Misconceptions

It often frustrates me how many misconceptions there are in regards to the way I parent.

It became even more obvious when my in-laws were here this summer. We spent much of their visit travelling, which meant two long days in the car with a little boy who isn’t terribly fond of long car rides. He had an even harder time of it because there were two people in the backseat with him the whole time, keeping him awake in their attempts to keep him happy. At the end of a very long day, back at home at last, my MIL – the most patient and kind lady I know – snapped at me something along the lines of “as if you would have let us leave him to cry anyway.”

And yet that was exactly what I had wished she had done! Just leave the poor boy alone so he could fall asleep, even if it meant a few minutes of fussing with someone sitting right next to him holding his hand. Obviously getting out of his carseat was not an option, and a full day in the car with a baby who has not had his nap is, well, less than fun.

(To be clear – this is not a rant about my MIL, whom I love dearly. I simply mention this incident because it was the one that made me realize just how misconstrued my parenting was.)

We don’t leave our son to cry himself to sleep at night. We have a good many reasons for this, most centering on the psychological and emotional impact of doing so. I’ll save a more detailed explanation of why for another day.

This does not, however, mean that our child never cries. It does not me that we avoid sad, angry, or upset feelings at all costs. It does not mean we are constantly seeking to placate our child. It does not mean we are scared of our child’s feelings.

Along those same lines, the fact that we parent our child to sleep, co-sleep, and continue to breastfeed him does not mean that we are “spoiling” him, allowing him to control things, or preventing him from gaining independence. Quite the contrary – physical contact, reassurance, and prompt responses to distress in infancy and childhood provide a secure foundation that leads to secure and confident adults who are better able to form healthy and functional relationships.

I frequently hear equally incorrect assumptions about our discipline techniques. We do not spank, slap, or otherwise hit our son as a form of “discipline”. We have many reasons for this, generally relating to the ineffectiveness and the negative long-term effects of spanking (again, another post for another day).

Upon hearing this, the typical response is to launch into a long and wholly unnecessary diatribe on the evils of permissiveness and the necessity of discipline. Alternatively, you get brushed off as having embraced some “newfangled pop psychology” where everything is sunshine and roses 24/7 and your child can do no wrong.

*sigh*

We are not a permissive family. We are fully aware of the necessity of discipline. We simply do not choose to hit our children as a method of such.

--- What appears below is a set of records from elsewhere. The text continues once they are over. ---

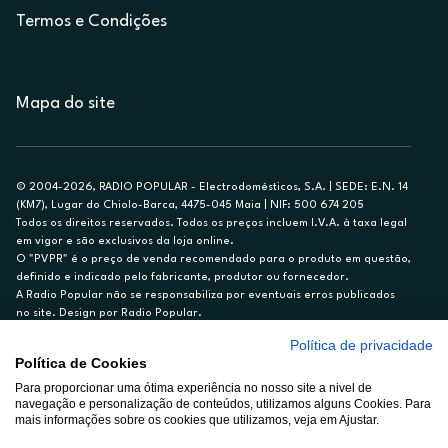
Termos e Condições
Mapa do site
© 2004-2026, RADIO POPULAR - Electrodomésticos, S.A. | SEDE: E.N. 14
(KM7), Lugar do Chiolo-Barca, 4475-045 Maia | NIF: 500 674 205
Todos os direitos reservados. Todos os preços incluem I.V.A. à taxa legal
em vigor e são exclusivos da loja online.
O "PVPR" é o preço de venda recomendado para o produto em questão,
definido e indicado pelo fabricante, produtor ou fornecedor.
A Radio Popular não se responsabiliza por eventuais erros publicados
no site. Design por Radio Popular.
Política de privacidade
** TAEG CARTÃO DE CRÉDITO RP/ON: 18,5%
Política de Cookies
Ex. para limite de crédito de €1.500, reembolsado em 12 meses, TAN
14,79%.
Para proporcionar uma ótima experiência no nosso site a nivel de
navegação e personalização de conteúdos, utilizamos alguns Cookies. Para
Crédito sujeito a aprovação pelo Cetelem, marca BNP Paribas Personal
mais informações sobre os cookies que utilizamos, veja em Ajustar.
Finance, S.A., Sucursal em Portugal. Informe-se no 21 721 90 00 (dias
úteis, 9-20h).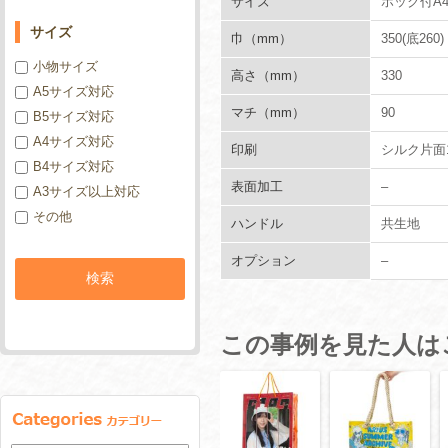
サイズ
ホック付A
サイズ
巾（mm）
350(底260)
小物サイズ
高さ（mm）
330
A5サイズ対応
マチ（mm）
90
B5サイズ対応
A4サイズ対応
印刷
シルク片面
B4サイズ対応
表面加工
–
A3サイズ以上対応
その他
ハンドル
共生地
オプション
–
この事例を見た人は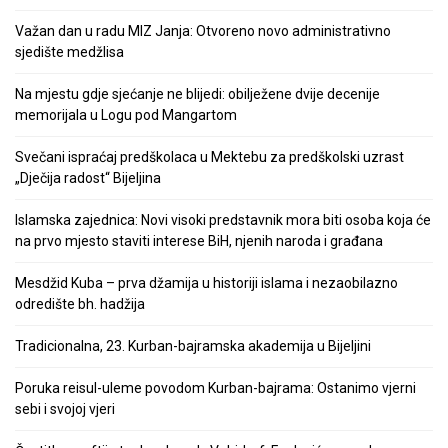
Važan dan u radu MIZ Janja: Otvoreno novo administrativno
sjedište medžlisa
Na mjestu gdje sjećanje ne blijedi: obilježene dvije decenije
memorijala u Logu pod Mangartom
Svečani ispraćaj predškolaca u Mektebu za predškolski uzrast
„Dječija radost“ Bijeljina
Islamska zajednica: Novi visoki predstavnik mora biti osoba koja će
na prvo mjesto staviti interese BiH, njenih naroda i građana
Mesdžid Kuba – prva džamija u historiji islama i nezaobilazno
odredište bh. hadžija
Tradicionalna, 23. Kurban-bajramska akademija u Bijeljini
Poruka reisul-uleme povodom Kurban-bajrama: Ostanimo vjerni
sebi i svojoj vjeri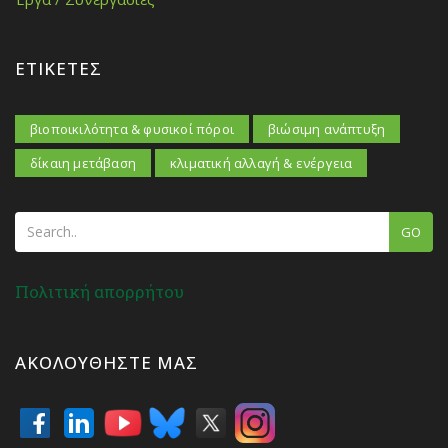
ΕΤΙΚΈΤΕΣ
βιοποικιλότητα & φυσικοί πόροι
βιώσιμη ανάπτυξη
δίκαιη μετάβαση
κλιματική αλλαγή & ενέργεια
GO
Πολιτική απορρήτου
ΑΚΟΛΟΥΘΉΣΤΕ ΜΑΣ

But on the other end of the spectrum, neither are we an adversarial family. We do not look at our child as something to be conquered, as an enemy to be fought against, or as a strong will to be broken.

PhD in Parenting wrote an excellent post on discipline that summed up my feelings on the matter exactly. I couldn’t say it any better than she already has.

It just frustrates me to no end when people jump to these assumptions upon hearing that we don’t leave our child to cry-it-out or use spanking as a method of “discipline”. It would certainly be easier for us if we did either of these things. Leaving my child to cry-it-out would save me a lot of time currently spent parenting my child to sleep. Spanking could certainly achieve outward results faster than the methods we have chosen.

But rather than convenience and appearances, I’m more concerned about the long-term effects of my parenting (is this going to lead to a secure and confident healthy adult?) and about my child’s inward state rather than merely his outward behaviour (is he able to make wise decisions of his own accord, or just to avoid punishment?). Am I giving him the secure foundation he needs? Am I coming alongside him to disciple him into maturity? Is his heart in the right place – or does he just appear to be a “good boy”?

For now I simply trust that, in time, the results will speak for themselves.